What all of these have in common, is that they are all semver compliant
changes, because they "only" introduce deprecations. Deprecations are
explicitly not considered backwards-compatibility breaks.

Now, there are two problems with this picture: The first one is that
deprecations often get promoted to exceptions by generic error handlers. I
believe that this continues to be the default behavior of PHPUnit for
example. This means that in practice, deprecations do break code, even
though they are intended not to.

The second one is that this does not really hold up for open-source
libraries. At the application layer, you can suppress all deprecations, and
call it a day. At the library layer, the usual perception is that if your
library throws deprecation warnings, it's not compatible with the given
version of PHP. Taken in conjunction with deprecation to exception
promotion (in test suites if nothing else) there is some truth to that
perception.

While deprecations are intended as a backwards-compatible mechanism to warn
you about upcoming changes without requiring immediate action, in reality
open-source libraries have to treat deprecations as immediate breakage.

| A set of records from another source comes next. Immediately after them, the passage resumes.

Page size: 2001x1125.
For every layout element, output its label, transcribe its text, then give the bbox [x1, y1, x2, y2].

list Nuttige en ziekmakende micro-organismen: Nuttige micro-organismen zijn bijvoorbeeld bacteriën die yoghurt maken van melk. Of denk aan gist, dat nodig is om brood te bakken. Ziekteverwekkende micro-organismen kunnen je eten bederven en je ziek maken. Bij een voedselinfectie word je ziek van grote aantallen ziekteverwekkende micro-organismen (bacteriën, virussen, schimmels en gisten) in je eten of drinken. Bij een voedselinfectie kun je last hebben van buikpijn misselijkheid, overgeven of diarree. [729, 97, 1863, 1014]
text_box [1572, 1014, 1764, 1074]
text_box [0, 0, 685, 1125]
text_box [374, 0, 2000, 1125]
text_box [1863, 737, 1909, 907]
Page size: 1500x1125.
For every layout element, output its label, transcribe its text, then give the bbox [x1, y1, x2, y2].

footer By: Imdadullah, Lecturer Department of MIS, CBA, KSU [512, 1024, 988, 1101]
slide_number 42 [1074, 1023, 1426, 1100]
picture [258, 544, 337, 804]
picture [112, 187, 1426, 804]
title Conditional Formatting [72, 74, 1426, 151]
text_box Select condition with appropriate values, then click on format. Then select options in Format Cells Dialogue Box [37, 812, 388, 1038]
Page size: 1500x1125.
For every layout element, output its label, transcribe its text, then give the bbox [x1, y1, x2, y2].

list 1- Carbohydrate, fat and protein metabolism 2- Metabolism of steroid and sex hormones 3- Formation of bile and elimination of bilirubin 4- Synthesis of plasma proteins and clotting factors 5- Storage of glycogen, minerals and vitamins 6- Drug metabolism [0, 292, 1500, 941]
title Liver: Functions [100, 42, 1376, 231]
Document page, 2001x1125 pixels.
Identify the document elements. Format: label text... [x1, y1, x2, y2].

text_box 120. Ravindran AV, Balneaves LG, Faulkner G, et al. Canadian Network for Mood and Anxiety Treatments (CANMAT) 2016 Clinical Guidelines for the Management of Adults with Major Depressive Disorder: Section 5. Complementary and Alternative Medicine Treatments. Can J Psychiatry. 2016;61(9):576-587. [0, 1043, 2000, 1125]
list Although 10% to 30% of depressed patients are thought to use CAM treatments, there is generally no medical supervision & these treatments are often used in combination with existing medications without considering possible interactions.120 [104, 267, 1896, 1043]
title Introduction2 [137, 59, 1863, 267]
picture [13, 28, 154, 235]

One open-source project with a slightly different attitude towards
deprecations is Symfony, where deprecation notices during test runs are
aggregated and considered quite ordinary. Of course Symfony does address
PHP-related deprecations before release, but this happens gradually. We
were able to run the Symfony test suite just fine during most of the PHP
8.1 development phase, much unlike most other projects, which would crash
and burn on encountering the first "tentative return types" deprecation.

The reason why I'm going off on this tangent: I believe that even if PHP
followed semver to the letter, I don't think the migration burden for
open-source libraries would change to any appreciable degree. If we dropped
all non-deprecation changes from PHP 8.1, the upgrade would be a bit
easier, but not by much. This is not where the main cost is.

I'm not sure what we can do about that though. Sure, we could stop with the
(runtime) deprecations, only document the change and then directly
implement it at the next major version. That would be much simpler for us
(generating runtime deprecations is actually a major implementation pain,
as well as a big performance concern) and would make minor version upgrades
for libraries much simpler. However, it also removes the ability to address
problems before they turn into fatal errors, e.g. by recording any stray
deprecation warnings in production. There was certainly a big outcry over
the handful of backwards-incompatible changes in PHP 8.0 that did not
previously trigger deprecation warnings.